Poor guidance. It's on the news.


----------



## PMREdmonton (Apr 6, 2009)

This one would look interesting to me around $40 or so.


----------



## Toronto.gal (Jan 8, 2010)

Kaitlyn said:


> Why was there such a drop today?


All you need to do is go to the official site and always be informed & current with press releases of the stocks you own!

http://investor.lululemon.com/releases.cfm

The stock does not stay down for long.


----------



## kcowan (Jul 1, 2010)

It is traders playing the swings. There will be a bounce back.


----------



## Sampson (Apr 3, 2009)

The stock doesn't stay down long, but have they been reducing guidance estimates. from my very light following of this company, even in the thick of the last recession, they were boosting guidance and growth estimates ALL the time.

I think a good/real sign of trouble brewing in the economy is when these 'higher' end luxury retailers start forecasting lower sales, companies like Lululemon, Nordstrom, Tiffanies, Coach etc. those 4 Co.s in particular have done well through the past 5 years, but have all been dialing down future projections.

Material =
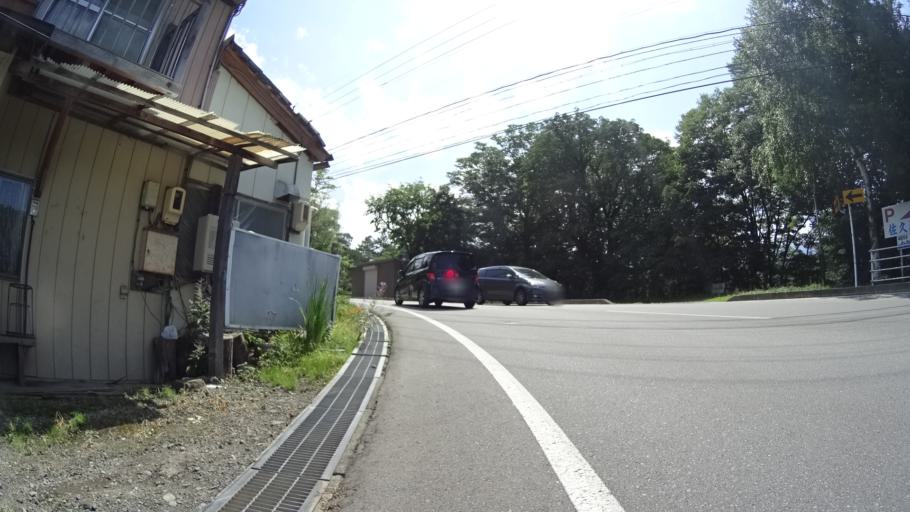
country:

Short task = From the forum thread about Lululemon stock, extract the passage between "It is traders" and "down future projections.", inclusive, copying it word for word.

Response to the task =
It is traders playing the swings. There will be a bounce back.


----------



## Sampson (Apr 3, 2009)

The stock doesn't stay down long, but have they been reducing guidance estimates. from my very light following of this company, even in the thick of the last recession, they were boosting guidance and growth estimates ALL the time.

I think a good/real sign of trouble brewing in the economy is when these 'higher' end luxury retailers start forecasting lower sales, companies like Lululemon, Nordstrom, Tiffanies, Coach etc. those 4 Co.s in particular have done well through the past 5 years, but have all been dialing down future projections.